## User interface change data
★ ★ ★ ★

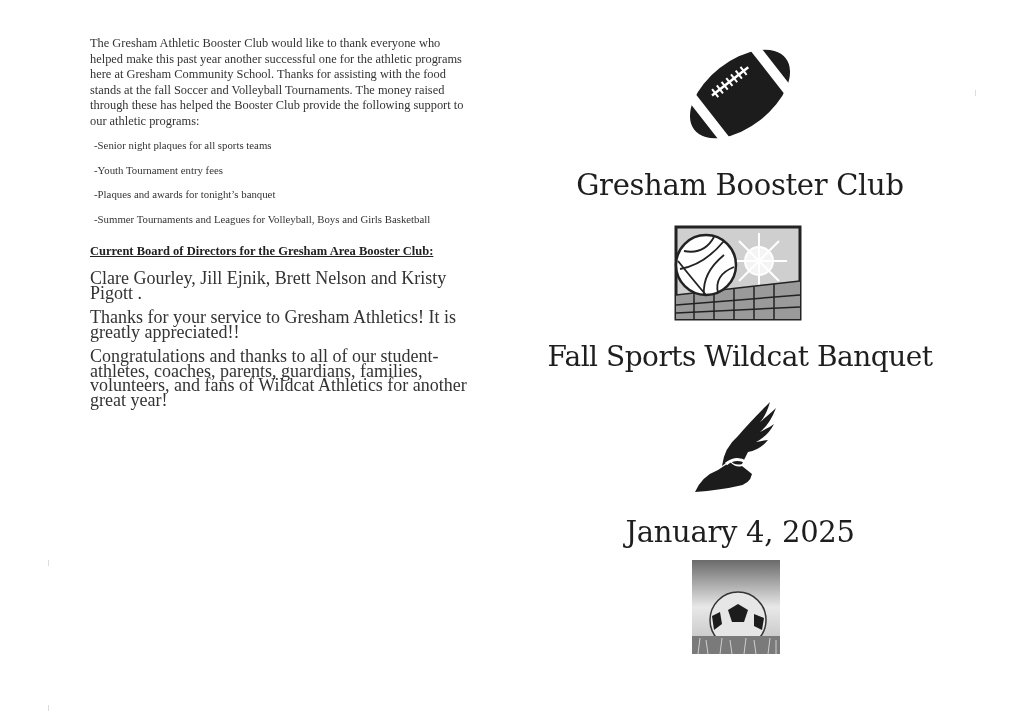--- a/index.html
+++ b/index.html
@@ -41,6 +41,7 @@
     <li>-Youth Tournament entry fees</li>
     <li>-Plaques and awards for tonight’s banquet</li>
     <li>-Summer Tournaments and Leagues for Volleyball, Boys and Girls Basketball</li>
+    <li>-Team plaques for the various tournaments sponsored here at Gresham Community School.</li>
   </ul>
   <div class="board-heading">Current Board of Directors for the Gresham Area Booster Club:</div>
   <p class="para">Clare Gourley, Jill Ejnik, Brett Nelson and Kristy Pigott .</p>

★ ★ ★ ★

## Instruction
Starting at the line with "Gresham Community School.</li>", copy each line through the end of the data, both ends included, and give nothing else.

## Result of this task
+    <li>-Team plaques for the various tournaments sponsored here at Gresham Community School.</li>
   </ul>
   <div class="board-heading">Current Board of Directors for the Gresham Area Booster Club:</div>
   <p class="para">Clare Gourley, Jill Ejnik, Brett Nelson and Kristy Pigott .</p>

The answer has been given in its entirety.